Short Review of How to Set a Fire and Why

Jesse Ball is one of the novelists working at the moment who is really pushing the art form in interesting directions. His previous novel, A Cure for Suicide, was equally entrancing. However, the whole ambiguity-as-climax technique is getting a little tired, though it is nowhere near as on the nose as the ending of Inception, for example. Ambiguity in literature gives life and tension to the work, but to repeatedly structure a story to arrive at that particular conclusion is to run the risk of M. Night Shyamalan-ing oneself.

And it’s not just Ball’s style that seems familiar. At one point about a third of the way through, How to Set a Fire and Why really started to feel (a lot) like The Catcher in the Rye updated for the twenty-first century. The main character, Lucia Stanton, started sounding a lot like Holden Caulfield. Intelligent, yet disaffected, and at that particularly teenage stage of viewing morality in terms of high contrast. Both are full of moral pronouncements tailored to scenarios far more specific than actually encountered.

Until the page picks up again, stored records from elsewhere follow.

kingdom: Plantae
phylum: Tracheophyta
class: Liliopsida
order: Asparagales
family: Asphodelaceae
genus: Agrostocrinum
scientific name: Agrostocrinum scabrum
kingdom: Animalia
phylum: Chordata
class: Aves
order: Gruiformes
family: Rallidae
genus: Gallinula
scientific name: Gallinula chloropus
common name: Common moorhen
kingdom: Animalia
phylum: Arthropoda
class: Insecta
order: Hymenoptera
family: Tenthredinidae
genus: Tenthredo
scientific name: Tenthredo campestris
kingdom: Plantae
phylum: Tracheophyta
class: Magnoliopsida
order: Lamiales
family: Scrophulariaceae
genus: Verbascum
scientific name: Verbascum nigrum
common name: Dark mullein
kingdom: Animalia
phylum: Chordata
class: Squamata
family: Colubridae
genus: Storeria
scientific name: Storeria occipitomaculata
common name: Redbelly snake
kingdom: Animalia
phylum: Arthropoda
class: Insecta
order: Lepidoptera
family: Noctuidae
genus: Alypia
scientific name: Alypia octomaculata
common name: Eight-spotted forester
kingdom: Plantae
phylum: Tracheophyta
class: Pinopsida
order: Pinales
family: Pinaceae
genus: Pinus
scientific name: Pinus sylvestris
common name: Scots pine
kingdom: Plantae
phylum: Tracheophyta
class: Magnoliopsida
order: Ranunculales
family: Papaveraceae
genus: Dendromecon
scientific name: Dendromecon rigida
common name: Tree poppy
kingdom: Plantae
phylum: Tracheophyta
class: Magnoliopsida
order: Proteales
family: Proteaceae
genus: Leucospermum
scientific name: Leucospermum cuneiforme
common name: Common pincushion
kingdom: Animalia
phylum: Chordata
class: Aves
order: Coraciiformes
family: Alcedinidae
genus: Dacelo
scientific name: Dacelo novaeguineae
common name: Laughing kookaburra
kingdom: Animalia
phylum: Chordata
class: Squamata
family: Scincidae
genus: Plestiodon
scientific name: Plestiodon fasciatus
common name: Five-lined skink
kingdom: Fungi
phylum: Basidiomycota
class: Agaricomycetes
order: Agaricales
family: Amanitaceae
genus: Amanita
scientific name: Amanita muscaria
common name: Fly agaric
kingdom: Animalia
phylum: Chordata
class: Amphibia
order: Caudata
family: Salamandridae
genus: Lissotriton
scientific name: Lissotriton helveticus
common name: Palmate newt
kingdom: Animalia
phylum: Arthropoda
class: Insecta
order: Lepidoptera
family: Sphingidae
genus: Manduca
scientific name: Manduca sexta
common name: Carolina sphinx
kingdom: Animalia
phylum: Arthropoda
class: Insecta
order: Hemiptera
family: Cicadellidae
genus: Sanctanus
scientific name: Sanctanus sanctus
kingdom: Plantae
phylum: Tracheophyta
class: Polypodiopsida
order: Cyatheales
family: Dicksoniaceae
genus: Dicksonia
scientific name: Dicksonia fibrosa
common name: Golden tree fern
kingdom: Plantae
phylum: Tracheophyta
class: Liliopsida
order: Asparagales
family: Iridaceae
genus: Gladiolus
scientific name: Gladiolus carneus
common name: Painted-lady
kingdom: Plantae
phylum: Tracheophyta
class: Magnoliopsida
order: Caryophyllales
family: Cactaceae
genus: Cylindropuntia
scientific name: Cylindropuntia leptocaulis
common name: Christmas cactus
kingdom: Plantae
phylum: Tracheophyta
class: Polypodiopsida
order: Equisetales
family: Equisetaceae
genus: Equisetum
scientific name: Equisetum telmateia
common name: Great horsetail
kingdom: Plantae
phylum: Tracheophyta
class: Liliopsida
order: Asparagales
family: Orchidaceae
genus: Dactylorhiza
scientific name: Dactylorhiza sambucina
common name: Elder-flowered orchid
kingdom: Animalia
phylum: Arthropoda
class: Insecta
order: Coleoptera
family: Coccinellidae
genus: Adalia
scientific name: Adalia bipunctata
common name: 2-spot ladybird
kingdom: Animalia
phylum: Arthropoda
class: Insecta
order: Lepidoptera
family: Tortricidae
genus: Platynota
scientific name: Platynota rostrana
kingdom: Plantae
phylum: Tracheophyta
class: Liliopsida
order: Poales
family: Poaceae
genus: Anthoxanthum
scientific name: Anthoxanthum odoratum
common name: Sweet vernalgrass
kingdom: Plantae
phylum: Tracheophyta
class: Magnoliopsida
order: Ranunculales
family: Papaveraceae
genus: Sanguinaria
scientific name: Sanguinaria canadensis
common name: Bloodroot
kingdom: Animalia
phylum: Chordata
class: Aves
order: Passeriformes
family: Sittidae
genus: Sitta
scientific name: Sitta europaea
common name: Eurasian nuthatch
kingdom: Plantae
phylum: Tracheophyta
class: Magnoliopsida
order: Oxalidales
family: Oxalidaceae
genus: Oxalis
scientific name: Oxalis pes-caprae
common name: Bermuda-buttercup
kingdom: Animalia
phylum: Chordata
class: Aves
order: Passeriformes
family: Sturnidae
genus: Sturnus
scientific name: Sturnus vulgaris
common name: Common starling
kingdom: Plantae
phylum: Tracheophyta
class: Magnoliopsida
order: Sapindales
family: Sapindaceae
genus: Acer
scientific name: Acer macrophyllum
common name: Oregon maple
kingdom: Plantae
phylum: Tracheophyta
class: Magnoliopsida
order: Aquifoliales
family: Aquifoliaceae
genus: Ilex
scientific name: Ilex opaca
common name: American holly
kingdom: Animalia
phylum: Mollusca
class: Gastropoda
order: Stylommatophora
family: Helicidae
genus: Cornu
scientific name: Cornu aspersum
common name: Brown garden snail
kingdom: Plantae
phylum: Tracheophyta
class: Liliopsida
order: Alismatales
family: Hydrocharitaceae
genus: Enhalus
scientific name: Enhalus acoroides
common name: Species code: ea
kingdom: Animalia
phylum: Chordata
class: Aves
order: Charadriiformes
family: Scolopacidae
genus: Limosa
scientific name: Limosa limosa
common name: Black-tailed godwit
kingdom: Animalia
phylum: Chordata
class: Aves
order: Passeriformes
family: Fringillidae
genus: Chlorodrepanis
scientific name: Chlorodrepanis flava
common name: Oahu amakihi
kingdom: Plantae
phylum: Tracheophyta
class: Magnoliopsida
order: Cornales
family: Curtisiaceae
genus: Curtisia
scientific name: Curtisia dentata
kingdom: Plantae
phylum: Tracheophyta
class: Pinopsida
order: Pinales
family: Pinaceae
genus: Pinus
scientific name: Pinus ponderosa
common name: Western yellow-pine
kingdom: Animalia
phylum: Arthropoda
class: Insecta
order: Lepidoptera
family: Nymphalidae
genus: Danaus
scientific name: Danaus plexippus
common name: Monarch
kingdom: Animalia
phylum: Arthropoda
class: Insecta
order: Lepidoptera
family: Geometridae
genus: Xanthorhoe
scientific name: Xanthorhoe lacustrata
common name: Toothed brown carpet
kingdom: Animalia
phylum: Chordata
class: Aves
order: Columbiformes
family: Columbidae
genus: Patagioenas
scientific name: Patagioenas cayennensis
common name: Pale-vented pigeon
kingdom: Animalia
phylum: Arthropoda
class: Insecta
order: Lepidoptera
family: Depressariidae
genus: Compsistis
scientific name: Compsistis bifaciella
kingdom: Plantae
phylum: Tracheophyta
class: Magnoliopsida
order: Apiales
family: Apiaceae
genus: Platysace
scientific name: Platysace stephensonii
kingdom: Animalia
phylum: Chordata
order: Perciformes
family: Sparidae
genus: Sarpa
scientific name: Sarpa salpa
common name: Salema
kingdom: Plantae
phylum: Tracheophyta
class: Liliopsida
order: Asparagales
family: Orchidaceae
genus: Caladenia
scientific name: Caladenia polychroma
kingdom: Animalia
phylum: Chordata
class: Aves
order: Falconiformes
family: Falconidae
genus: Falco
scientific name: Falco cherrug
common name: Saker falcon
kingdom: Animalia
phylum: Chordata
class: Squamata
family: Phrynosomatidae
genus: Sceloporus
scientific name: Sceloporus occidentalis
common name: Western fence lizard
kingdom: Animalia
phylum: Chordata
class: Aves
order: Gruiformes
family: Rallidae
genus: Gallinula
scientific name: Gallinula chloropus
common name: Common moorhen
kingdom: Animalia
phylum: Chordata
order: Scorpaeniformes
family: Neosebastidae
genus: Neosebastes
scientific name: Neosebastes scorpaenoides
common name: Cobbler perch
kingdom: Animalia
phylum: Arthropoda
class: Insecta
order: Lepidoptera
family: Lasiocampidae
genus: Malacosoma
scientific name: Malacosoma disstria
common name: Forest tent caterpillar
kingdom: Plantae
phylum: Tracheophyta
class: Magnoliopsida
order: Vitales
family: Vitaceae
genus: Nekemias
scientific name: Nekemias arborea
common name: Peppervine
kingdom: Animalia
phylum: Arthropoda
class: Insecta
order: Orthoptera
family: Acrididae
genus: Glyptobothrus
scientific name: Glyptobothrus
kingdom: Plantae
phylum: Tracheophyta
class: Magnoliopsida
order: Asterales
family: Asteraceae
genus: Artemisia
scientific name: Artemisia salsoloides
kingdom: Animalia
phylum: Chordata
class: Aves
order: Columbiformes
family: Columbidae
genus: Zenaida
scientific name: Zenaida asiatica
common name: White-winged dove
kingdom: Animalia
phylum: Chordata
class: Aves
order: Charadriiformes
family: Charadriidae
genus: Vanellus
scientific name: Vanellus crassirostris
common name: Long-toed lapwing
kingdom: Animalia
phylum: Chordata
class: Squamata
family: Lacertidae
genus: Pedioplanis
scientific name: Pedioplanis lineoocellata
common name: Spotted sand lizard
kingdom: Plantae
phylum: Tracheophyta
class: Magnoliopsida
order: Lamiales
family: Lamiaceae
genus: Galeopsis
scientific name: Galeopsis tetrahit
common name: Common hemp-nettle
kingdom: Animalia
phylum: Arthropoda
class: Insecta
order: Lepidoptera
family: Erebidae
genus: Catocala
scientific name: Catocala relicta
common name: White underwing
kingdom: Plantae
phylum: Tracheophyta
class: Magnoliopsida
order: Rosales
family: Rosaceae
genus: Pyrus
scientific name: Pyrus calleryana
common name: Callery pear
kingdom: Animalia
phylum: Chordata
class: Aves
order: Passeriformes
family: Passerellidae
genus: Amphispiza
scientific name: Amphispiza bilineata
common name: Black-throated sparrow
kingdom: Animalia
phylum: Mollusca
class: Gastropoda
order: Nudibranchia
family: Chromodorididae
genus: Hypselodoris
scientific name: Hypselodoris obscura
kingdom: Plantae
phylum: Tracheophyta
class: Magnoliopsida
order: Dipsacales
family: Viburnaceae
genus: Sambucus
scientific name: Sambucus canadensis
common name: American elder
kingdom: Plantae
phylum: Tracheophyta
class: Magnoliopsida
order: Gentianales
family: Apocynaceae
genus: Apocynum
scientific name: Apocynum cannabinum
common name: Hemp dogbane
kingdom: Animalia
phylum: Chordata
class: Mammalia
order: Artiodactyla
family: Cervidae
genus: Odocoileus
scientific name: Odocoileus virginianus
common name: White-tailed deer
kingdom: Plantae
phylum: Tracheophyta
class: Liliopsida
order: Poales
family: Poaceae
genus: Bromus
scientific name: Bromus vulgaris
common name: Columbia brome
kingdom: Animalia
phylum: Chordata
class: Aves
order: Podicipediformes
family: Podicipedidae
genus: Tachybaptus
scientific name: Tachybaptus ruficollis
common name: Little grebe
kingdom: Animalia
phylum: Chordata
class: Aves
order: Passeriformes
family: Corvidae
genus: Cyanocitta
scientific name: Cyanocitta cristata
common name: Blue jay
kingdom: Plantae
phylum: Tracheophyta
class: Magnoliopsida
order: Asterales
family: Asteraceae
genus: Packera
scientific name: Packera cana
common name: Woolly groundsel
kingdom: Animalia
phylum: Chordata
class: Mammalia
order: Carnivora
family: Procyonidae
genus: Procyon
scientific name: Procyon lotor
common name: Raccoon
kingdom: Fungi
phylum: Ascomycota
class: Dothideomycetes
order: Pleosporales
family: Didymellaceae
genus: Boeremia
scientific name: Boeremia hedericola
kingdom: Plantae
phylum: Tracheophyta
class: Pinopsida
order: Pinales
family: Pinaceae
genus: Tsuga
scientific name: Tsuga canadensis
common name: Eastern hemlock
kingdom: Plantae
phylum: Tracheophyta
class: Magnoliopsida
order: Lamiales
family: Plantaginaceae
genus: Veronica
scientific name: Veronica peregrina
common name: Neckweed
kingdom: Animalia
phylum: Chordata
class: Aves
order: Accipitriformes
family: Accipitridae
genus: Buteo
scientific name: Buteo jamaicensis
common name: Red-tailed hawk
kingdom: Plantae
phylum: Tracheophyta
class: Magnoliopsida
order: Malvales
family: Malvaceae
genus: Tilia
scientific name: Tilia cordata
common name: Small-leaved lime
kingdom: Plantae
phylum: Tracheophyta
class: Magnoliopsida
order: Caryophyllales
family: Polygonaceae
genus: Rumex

Like Holden, Lucia is also going through this stage of maturation without guidance and direction. This lack of direction obscures their foresight leaving them at the mercy of impulse, particularly when the impulses are simply too far removed from the theoretical scenarios for them to rely upon their own inchoate moral sensibility.

 

Ball is a talented and inventive writer who is (gently) pushing narrative boundaries and providing us with some amazing sentences. Ball’s style tends to the dreamlike anyways, which may be painting him into a corner as far as the search for an authentic ending is concerned. A climax which is too concrete might just disrupt the whole delicate house of cards that he has constructed. Both novels that were mentioned are delightful and invigorating reads that, despite themselves, don’t seem to satisfy. How to Set a Fire and Why is a blistering, yet ultimately ephemeral, read.